He'd have been 50 this week, a landmark in anyone's life. Eighteen is another, celebrated in Act Your Age (R4), a fascinating series marking such milestones with a miscellany of memories. At 18, one fellow went from Rod Stewart to Van Morrison, or, as he put it, from oikdom to poetry. Another longed to rebel, in his case by wearing a - wait for it - "sports jacket with a pleated pocket" - but he didn't dare. A woman, 18 in 1939, joined the WRAF in the bloom of her girlhood, only to be taken in hand by a mother hen called Rosie who told her "you look like a blooming apple about to be plucked off an effing tree".
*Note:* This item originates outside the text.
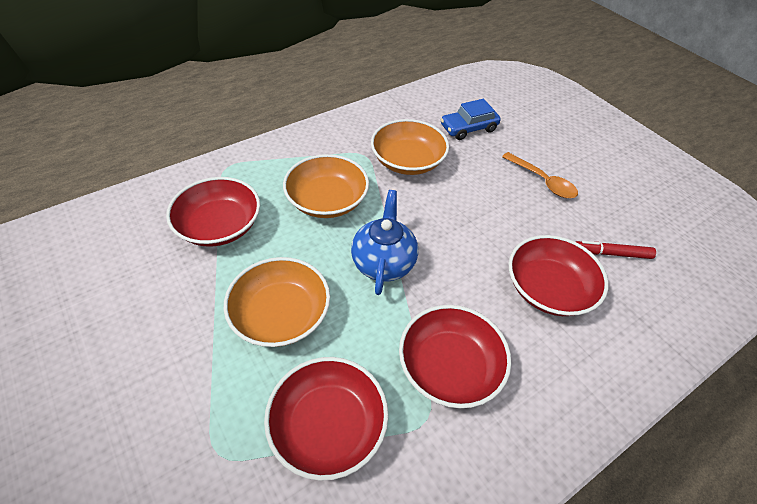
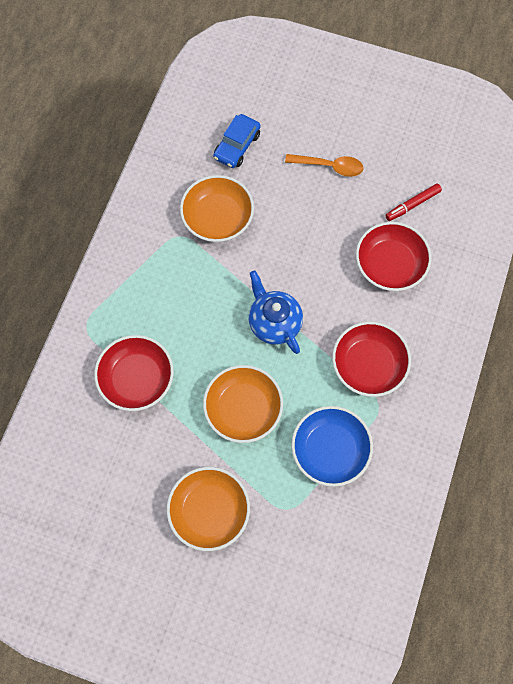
camera: 35 degrees left, 20 degrees up
(327, 200) = (191, 300): orange bowl -> orange bowl (209, 511)
(328, 425) = (330, 450): red bowl -> blue bowl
Innocence at 18 is a nostalgic notion now. One old lady remarked, "I don't think a lot of children know what a blush is today". But a gloomy fellow whose majority coincided with the arrival of punk put the opposing case: "There's only so much fun to be had from spitting and vomiting over people", and a girl who must be only just old enough to qualify sang the praises of drink and drugs and demanded anarchy; just to see what happens next. Poor little innocent.

The heroine of Machinal (R3) is an object-lesson in innocence betrayed. Desperately seeking escape from her rich, horrible old husband, she murders him, is convicted and executed. Fiona Shaw put such whispered tension and terror into her performance that I had to stop the car before I could unclench my hands from the steering-wheel. Magnificent, dangerous radio.